Thursday, April 08, 2021

HOW IT STARTED/HOW IT'S GOING

Townhall's Kurt Schlichter loved capitalism...



Until ...



Kurt writes:
Old habits die hard, and now it’s time for the GOP’s habitual support of big business to die, and to die hard.

Look around – the corporations have decided it’s a great time to use their power against us. There used to be a kind of gentleman’s agreement – they stay out of our business and we stay out of theirs.

But they broke that agreement. They decided to go all in. And it’s no coincidence that the political positions they have taken conform exactly to those of the Democrat Party. So, the hell with them.
(Stops reading, looks up corporate political action committees.)
... The companies were never with us culturally – they wanted fewer regs, lower taxes, open borders, and docile workers. They didn’t care about social issues. They stayed out of it. But a few decades ago, when those icky evangelicals and others who actually worshipped something besides the almighty dollar showed up, the corporate types got restless. After all, it made for awkward convos at the country club when you were allied with the Jesus gun people from out there in Americaland. So, today, they have intervened in favor of our enemies, but they expect us to sit back and pretend it’s 1987.

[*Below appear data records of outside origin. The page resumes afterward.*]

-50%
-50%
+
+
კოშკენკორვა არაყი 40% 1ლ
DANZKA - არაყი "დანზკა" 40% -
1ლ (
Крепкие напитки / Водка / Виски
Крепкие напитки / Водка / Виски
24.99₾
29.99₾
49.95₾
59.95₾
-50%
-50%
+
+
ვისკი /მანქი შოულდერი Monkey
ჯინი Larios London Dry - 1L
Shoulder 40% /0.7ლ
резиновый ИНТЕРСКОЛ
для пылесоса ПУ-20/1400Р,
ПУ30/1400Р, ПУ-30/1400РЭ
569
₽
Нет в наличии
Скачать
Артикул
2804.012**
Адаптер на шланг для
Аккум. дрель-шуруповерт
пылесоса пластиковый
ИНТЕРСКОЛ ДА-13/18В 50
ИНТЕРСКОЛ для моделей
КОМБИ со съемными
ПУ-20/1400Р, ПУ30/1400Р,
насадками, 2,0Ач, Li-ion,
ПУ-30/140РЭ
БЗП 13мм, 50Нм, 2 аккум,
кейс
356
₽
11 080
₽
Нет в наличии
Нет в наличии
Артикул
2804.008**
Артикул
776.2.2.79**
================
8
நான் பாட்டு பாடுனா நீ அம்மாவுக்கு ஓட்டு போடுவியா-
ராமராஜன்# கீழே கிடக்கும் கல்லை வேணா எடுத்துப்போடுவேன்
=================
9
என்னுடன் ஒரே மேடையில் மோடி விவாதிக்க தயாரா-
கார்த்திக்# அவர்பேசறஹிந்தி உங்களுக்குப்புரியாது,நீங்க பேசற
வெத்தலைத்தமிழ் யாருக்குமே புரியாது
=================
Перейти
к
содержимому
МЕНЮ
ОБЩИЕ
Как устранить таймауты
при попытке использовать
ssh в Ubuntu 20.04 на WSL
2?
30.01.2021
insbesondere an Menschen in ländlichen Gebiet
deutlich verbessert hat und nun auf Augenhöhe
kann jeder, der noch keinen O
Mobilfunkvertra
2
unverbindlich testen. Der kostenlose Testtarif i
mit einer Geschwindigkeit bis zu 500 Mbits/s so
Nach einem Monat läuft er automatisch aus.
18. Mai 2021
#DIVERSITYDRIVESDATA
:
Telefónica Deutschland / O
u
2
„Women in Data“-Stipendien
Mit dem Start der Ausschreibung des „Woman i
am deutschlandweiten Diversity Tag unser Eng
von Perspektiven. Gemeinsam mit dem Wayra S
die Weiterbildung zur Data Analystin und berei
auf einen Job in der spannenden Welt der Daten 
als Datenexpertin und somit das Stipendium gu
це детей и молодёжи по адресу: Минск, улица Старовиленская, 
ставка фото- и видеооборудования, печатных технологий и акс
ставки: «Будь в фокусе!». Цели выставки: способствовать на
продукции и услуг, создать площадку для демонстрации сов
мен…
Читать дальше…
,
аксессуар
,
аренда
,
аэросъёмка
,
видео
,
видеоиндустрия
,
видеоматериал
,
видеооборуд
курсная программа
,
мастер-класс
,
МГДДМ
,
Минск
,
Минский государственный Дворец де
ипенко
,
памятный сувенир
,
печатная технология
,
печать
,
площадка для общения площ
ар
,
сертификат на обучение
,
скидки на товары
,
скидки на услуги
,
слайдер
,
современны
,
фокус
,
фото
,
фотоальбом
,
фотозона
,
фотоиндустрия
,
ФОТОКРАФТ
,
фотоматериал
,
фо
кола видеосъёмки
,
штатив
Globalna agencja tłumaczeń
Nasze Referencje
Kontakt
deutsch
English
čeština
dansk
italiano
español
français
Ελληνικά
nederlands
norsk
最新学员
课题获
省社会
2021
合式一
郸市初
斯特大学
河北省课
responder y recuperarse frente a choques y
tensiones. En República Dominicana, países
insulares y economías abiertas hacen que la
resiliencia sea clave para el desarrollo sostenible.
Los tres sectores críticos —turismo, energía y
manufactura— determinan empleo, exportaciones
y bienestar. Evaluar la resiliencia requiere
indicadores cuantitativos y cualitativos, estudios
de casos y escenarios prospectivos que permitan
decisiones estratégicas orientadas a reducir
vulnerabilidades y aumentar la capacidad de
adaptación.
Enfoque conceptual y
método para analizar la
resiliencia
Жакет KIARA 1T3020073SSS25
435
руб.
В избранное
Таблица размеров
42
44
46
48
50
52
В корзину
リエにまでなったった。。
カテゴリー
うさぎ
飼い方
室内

Why did they go with the liberal establishment? Because that’s who the multinational bigwigs are, and always have been. It’s always about class, and the class these robber barons circulated within looks down on regular Americans
Back in 1987, did Schlichter somehow overlook the fact that "multinational bigwigs" tend not to be churchgoing gun owners living in shotgun shacks in rural Texas? Was this information concealed from him as part of a sinister plot to deceive him about the nature of capitalism?

No. He always knew, and he had no problem with it. He mocked other people who thought capitalists had too much power. Let them have whatever they want! They're capitalists! They've earned it!

Until the moment when they started using their power to do stuff he doesn't like. Then it suddenly became time to smash The System.

I sometimes see Schlichter on social media complaining about "crony capitalism," which is a term that has an actual meaning, but not the way Schlichter applies it. To Schlichter, "crony capitalism" is "capitalism acting in the interests of people I don't like."

Sorry that the superficial but occasionally consequential interest in social responsibility on the part of large corporations upsets you, Kurt. But you should have seen the potential for this in 1987.